Just like any good cheesy horror story, the game starts as two dumbass kids named John and Lisa ignore local folklore and insert a gold coin into Tökkentäkker’s tombstone slot, awakening a night full of pure evil. Trapped in a possessed attraction inspired by the 1962’s Carnival of Souls, Lisa and Joh fight a slew of baddies including always smiling bumper car garage workers, giant spiders, a Barney the Dinosaur-type mascot, and maggots with human heads – among so many more grotesque creations.

The fun in CarnEvil is that it plays like a campy, B-Movie type 80s horror flick, focusing on fun and dark humor over true scares. It’s got a very tonge-in-cheek delivery, one that provides horrifying carnival creatures through the funniest methods possible, and parodies numerous cultural references such as Marie Antoinette, Santa, Jason Voorhees, and other pop-culture bits throughout this raucous shooter.

It’s entirely too much fun fighting your way through this bloody, violent, “for mature audiences only” type adventure, engrossing me for hours at my local arcade. It’s like being stuck in your own grindhouse flick – except you decide who lives or dies. You know that answer though – everyone dies.

Remy – The House Of The Dead

Come on, huge shout-outs to Sega on this one, because there are some off-shoots to the original arcade games that are still REALLY good games. The grindhouse feel of the most recent The House Of The Dead: Overkill proves the series still has some balls, but I am kicking it old school here. I am talking about the stand up arcade game that had the two guns, the horrible voice acting, and the even more horrible graphics. Thing is, as a horror fan, and having not played a horror gun game at this point in my life since Chiller, The House Of The Dead was like comfort food for me. It was silly and creepy and bloody and a really great way to spend a week’s allowance.
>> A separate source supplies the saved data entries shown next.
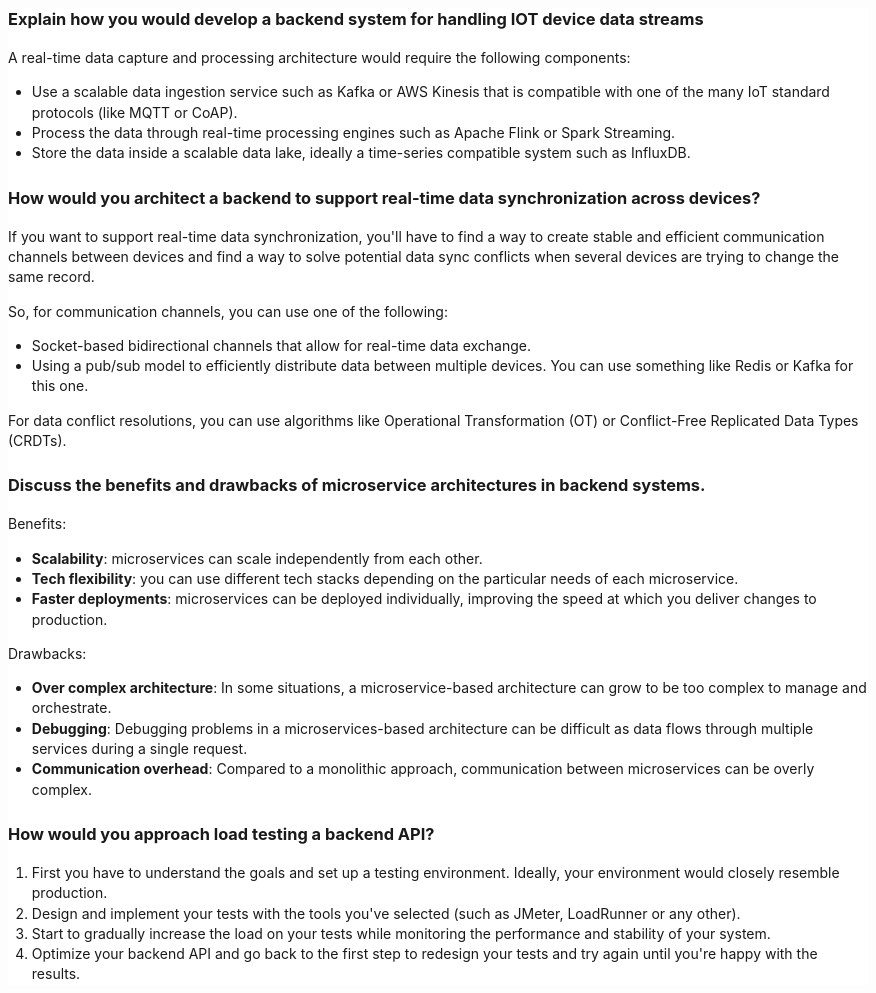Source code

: ### Explain how you would develop a backend system for handling IOT device data streams
A real-time data capture and processing architecture would require the following components:

- Use a scalable data ingestion service such as Kafka or AWS Kinesis that is compatible with one of the many IoT standard protocols (like MQTT or CoAP).
- Process the data through real-time processing engines such as Apache Flink or Spark Streaming.
- Store the data inside a scalable data lake, ideally a time-series compatible system such as InfluxDB.

### How would you architect a backend to support real-time data synchronization across devices?
If you want to support real-time data synchronization, you'll have to find a way to create stable and efficient communication channels between devices and find a way to solve potential data sync conflicts when several devices are trying to change the same record.

So, for communication channels, you can use one of the following:

- Socket-based bidirectional channels that allow for real-time data exchange.
- Using a pub/sub model to efficiently distribute data between multiple devices. You can use something like Redis or Kafka for this one.

For data conflict resolutions, you can use algorithms like Operational Transformation (OT) or Conflict-Free Replicated Data Types (CRDTs).

### Discuss the benefits and drawbacks of microservice architectures in backend systems.
Benefits:

- **Scalability**: microservices can scale independently from each other.
- **Tech flexibility**: you can use different tech stacks depending on the particular needs of each microservice.
- **Faster deployments**: microservices can be deployed individually, improving the speed at which you deliver changes to production.

Drawbacks:

- **Over complex architecture**: In some situations, a microservice-based architecture can grow to be too complex to manage and orchestrate.
- **Debugging**: Debugging problems in a microservices-based architecture can be difficult as data flows through multiple services during a single request.
- **Communication overhead**: Compared to a monolithic approach, communication between microservices can be overly complex.

### How would you approach load testing a backend API?
1. First you have to understand the goals and set up a testing environment. Ideally, your environment would closely resemble production.
2. Design and implement your tests with the tools you've selected (such as JMeter, LoadRunner or any other).
3. Start to gradually increase the load on your tests while monitoring the performance and stability of your system.
4. Optimize your backend API and go back to the first step to redesign your tests and try again until you're happy with the results.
Also, because I HAVE TO mention this, The House Of The Dead spawned one of the campiest and most under appreciated games of all time, The Typing Of The Dead, which was The House Of The Dead, but it taught you how to type. The faster you would type words, the letters would act like bullets and kill the creatures. To say it was insane and awesome is to undersell how brutally amazing it made learning.